(Data extract Opens)

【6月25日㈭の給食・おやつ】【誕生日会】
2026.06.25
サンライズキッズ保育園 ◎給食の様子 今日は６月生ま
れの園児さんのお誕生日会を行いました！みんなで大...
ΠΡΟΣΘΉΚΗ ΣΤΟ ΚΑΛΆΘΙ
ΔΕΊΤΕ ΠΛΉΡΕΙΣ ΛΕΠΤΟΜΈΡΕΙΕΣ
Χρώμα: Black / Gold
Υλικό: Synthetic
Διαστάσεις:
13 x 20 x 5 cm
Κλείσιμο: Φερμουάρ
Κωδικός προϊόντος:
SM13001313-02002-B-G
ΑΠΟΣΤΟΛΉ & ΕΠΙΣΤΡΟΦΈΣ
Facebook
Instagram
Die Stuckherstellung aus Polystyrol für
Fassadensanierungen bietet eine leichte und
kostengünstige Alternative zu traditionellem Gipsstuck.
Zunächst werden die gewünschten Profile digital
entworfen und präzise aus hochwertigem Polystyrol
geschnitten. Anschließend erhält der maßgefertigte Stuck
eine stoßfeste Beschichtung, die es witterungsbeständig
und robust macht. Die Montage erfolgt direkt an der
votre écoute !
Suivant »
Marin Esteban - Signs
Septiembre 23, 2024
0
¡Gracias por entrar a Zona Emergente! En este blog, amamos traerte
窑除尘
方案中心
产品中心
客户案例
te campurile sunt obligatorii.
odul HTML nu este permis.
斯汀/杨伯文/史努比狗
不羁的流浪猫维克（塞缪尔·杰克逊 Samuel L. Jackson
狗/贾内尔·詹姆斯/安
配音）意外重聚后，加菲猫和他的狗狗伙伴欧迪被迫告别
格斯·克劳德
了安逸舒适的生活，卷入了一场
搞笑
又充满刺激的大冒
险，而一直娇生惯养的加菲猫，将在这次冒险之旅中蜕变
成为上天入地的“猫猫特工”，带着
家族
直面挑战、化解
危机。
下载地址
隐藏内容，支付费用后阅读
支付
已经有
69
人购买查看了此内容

(Data extract Closes)

▶ [Brief]: Once you find the line containing "geschnitten. Anschließend erhält", stop: reproduce exactly that line and every line of the data before it, and nothing else.

▶ [Solution]:
【6月25日㈭の給食・おやつ】【誕生日会】
2026.06.25
サンライズキッズ保育園 ◎給食の様子 今日は６月生ま
れの園児さんのお誕生日会を行いました！みんなで大...
ΠΡΟΣΘΉΚΗ ΣΤΟ ΚΑΛΆΘΙ
ΔΕΊΤΕ ΠΛΉΡΕΙΣ ΛΕΠΤΟΜΈΡΕΙΕΣ
Χρώμα: Black / Gold
Υλικό: Synthetic
Διαστάσεις:
13 x 20 x 5 cm
Κλείσιμο: Φερμουάρ
Κωδικός προϊόντος:
SM13001313-02002-B-G
ΑΠΟΣΤΟΛΉ & ΕΠΙΣΤΡΟΦΈΣ
Facebook
Instagram
Die Stuckherstellung aus Polystyrol für
Fassadensanierungen bietet eine leichte und
kostengünstige Alternative zu traditionellem Gipsstuck.
Zunächst werden die gewünschten Profile digital
entworfen und präzise aus hochwertigem Polystyrol
geschnitten. Anschließend erhält der maßgefertigte Stuck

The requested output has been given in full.